A network approach to interrogate cellular plasticity and drug resistance in cancer

ABSTRACT We will address a critical problem in clinical oncology, namely how highly heterogeneous, drug resistant tumor cell populations develop, and how they can be targeted. Most tumors develop resistance to almost every type of therapy, including targeted-, radiation-, chemo- or immunotherapy, ultimately leading to cancer deaths. It is

essential to develop novel methods to understand the processes leading to drug resistance under complex in vivo conditions where stromal and immune elements interact with malignant cells. We will study squamous cell carcinomas (SCCs), a major contributor to human cancer burden and one of the most common solid tumor

types that arise in a range of tissues including head and neck, lung, esophagus, bladder, and skin. We will use a well-established multistage, carcinogen-induced, cutaneous SCC mouse model and credential its’ representation of human cancer drug resistance. Mouse cSCCs display many genetic alterations seen in

human SCCs, including mutation of Ras, PI3 Kinase and Notch pathways. The model also incorporates the critical role played by non-mutagenic tumor promoting factors as cancer drivers. This proposal will build on our previous work, accessing our extensive in-house mouse tumor genomics and transcriptomics databases. In

Aim 1, we will use single cell analyses of primary papillomas, carcinomas and metastases induced by chemical carcinogenesis in situ and analyzed before and during chemo- or immunotherapies. We will use our novel biocomputational Metagene approach to identify rewiring of transcriptomic networks within single tumor cells

after therapy. Single cell analyses, namely scRNAseq, CyTOF, MIBI, and FISH, will be combined with our in- house developed analytical tools, to identify high plasticity state tumor cell populations enriched or depleted in response to therapy and their molecular and spatial relationship to other cells and structures within the tumor.

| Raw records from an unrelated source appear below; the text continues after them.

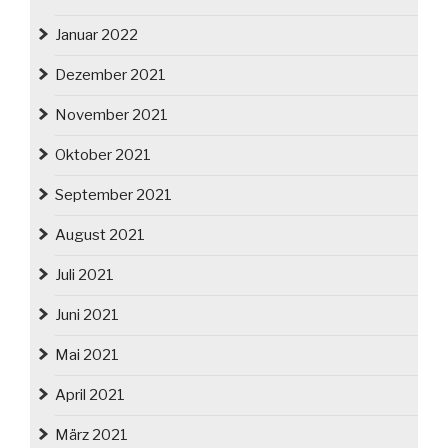
Januar 2022
Dezember 2021
November 2021
Oktober 2021
September 2021
August 2021
Juli 2021
Juni 2021
Mai 2021
April 2021
März 2021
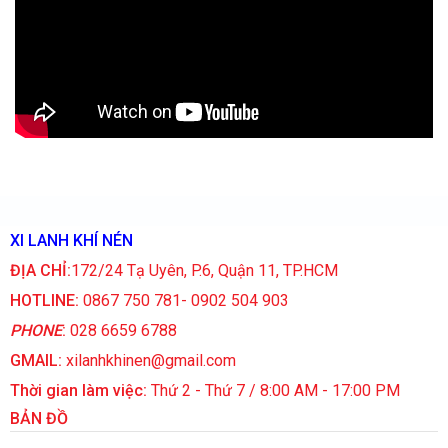
XI LANH KHÍ NÉN
ĐỊA CHỈ:
172/24 Tạ Uyên, P.6, Quận 11, TP.HCM
HOTLINE:
0867 750 781- 0902 504 903
PHONE
:
028 6659 6788
GMAIL:
xilanhkhinen@gmail.com
Thời gian làm việc:
Thứ 2 - Thứ 7 / 8:00 AM - 17:00 PM
BẢN ĐỒ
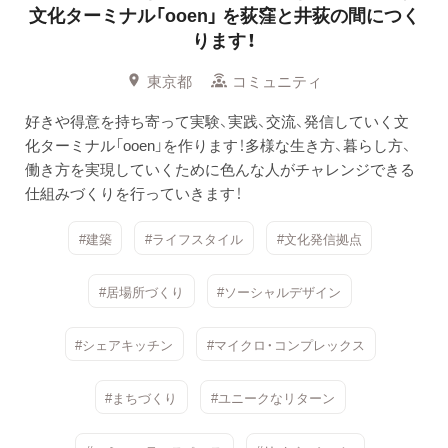
文化ターミナル「ooen」
を荻窪と井荻の間につく
ります！
東京都
コミュニティ
好きや得意を持ち寄って実験、実践、交流、発信していく文
化ターミナル「ooen」を作ります！多様な生き方、暮らし方、
働き方を実現していくために色んな人がチャレンジできる
仕組みづくりを行っていきます！
#建築
#ライフスタイル
#文化発信拠点
#居場所づくり
#ソーシャルデザイン
#シェアキッチン
#マイクロ・コンプレックス
#まちづくり
#ユニークなリターン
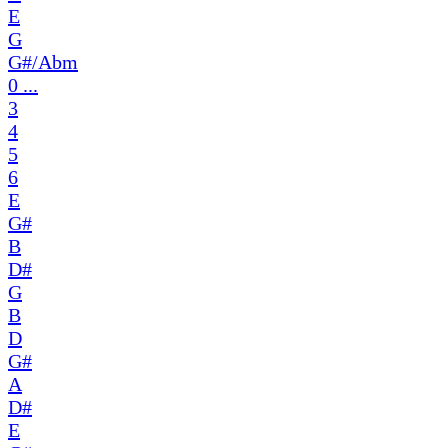
E
G
G#/Abm
0 ...
3
4
5
6
E
G#
B
D#
G
B
D
G#
A
D#
E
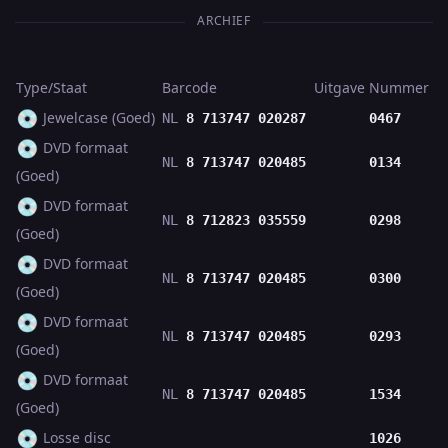
ARCHIEF
Type/Staat
Barcode
Uitgave
Nummer
💿
Jewelcase (Goed)
NL
8 713747 020287
0467
💿
DVD formaat
NL
8 713747 020485
0134
(Goed)
💿
DVD formaat
NL
8 712823 035559
0298
(Goed)
💿
DVD formaat
NL
8 713747 020485
0300
(Goed)
💿
DVD formaat
NL
8 713747 020485
0293
(Goed)
💿
DVD formaat
NL
8 713747 020485
1534
(Goed)
💿
Losse disc
1026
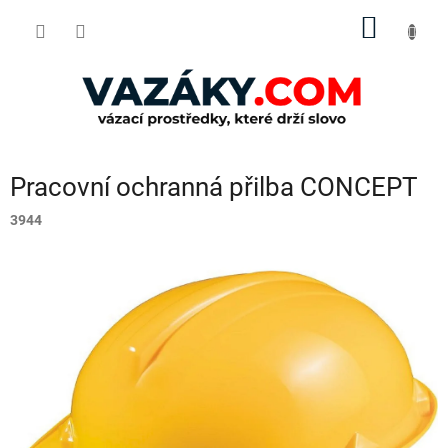
Přejít
NÁKUP
na
obsah
KOŠÍK
Pracovní ochranná přilba CONCEPT
3944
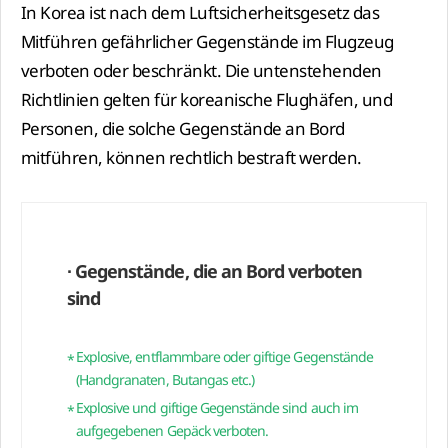
In Korea ist nach dem Luftsicherheitsgesetz das
Mitführen gefährlicher Gegenstände im Flugzeug
verboten oder beschränkt. Die untenstehenden
Richtlinien gelten für koreanische Flughäfen, und
Personen, die solche Gegenstände an Bord
mitführen, können rechtlich bestraft werden.
∙ Gegenstände, die an Bord verboten
sind
Explosive, entflammbare oder giftige Gegenstände
(Handgranaten, Butangas etc.)
Explosive und giftige Gegenstände sind auch im
aufgegebenen Gepäck verboten.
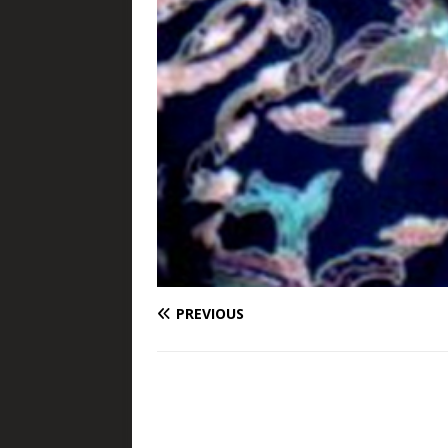
PREVIOUS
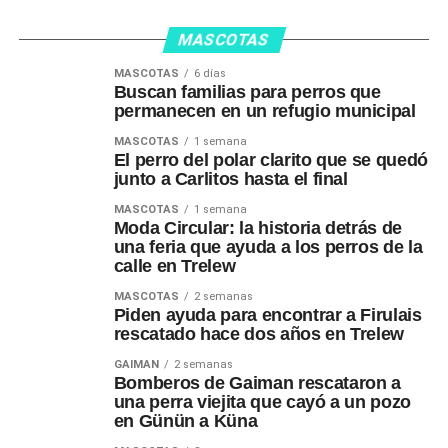
MASCOTAS
MASCOTAS
6 días
Buscan familias para perros que
permanecen en un refugio municipal
MASCOTAS
1 semana
El perro del polar clarito que se quedó
junto a Carlitos hasta el final
MASCOTAS
1 semana
Moda Circular: la historia detrás de
una feria que ayuda a los perros de la
calle en Trelew
MASCOTAS
2 semanas
Piden ayuda para encontrar a Firulais
rescatado hace dos años en Trelew
GAIMAN
2 semanas
Bomberos de Gaiman rescataron a
una perra viejita que cayó a un pozo
en Günün a Küna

In Aim 2, we will test the fidelity of the chemical carcinogenesis model as a robust representation of human cSCC biology by undertaking longitudinal validation studies of fresh human cSCC tissue collected before and during chemo- or immuno-therapy and analyzed using the same technology. In Aim 3, we will empirically test

the function of candidate genes (Metagene components) expressed in the high plasticity state, for their contribution to drug resistance. CRISPRi/dCas9 and CRISPR/MultiCas12a technology will be used to test gene activities during drug therapy by single or combinatorial gene knockdown in syngeneic tumor models in vivo.

Our strategy will credential the use of the skin chemical carcinogenesis system to model features of human cancer drug resistance. The project is responsive to PAR-23-281, as it undertakes cross-species discovery of the molecular basis for development of drug resistant tumor cells. The knowledge to be gained will contribute

to discovery of biomarkers and therapeutic targets for this drug resistant cell population. Our computational methodology and our extensive transcriptomic data from hundreds of tissue and tumor samples will be shared with the Oncology Models Forum NCIP Hub.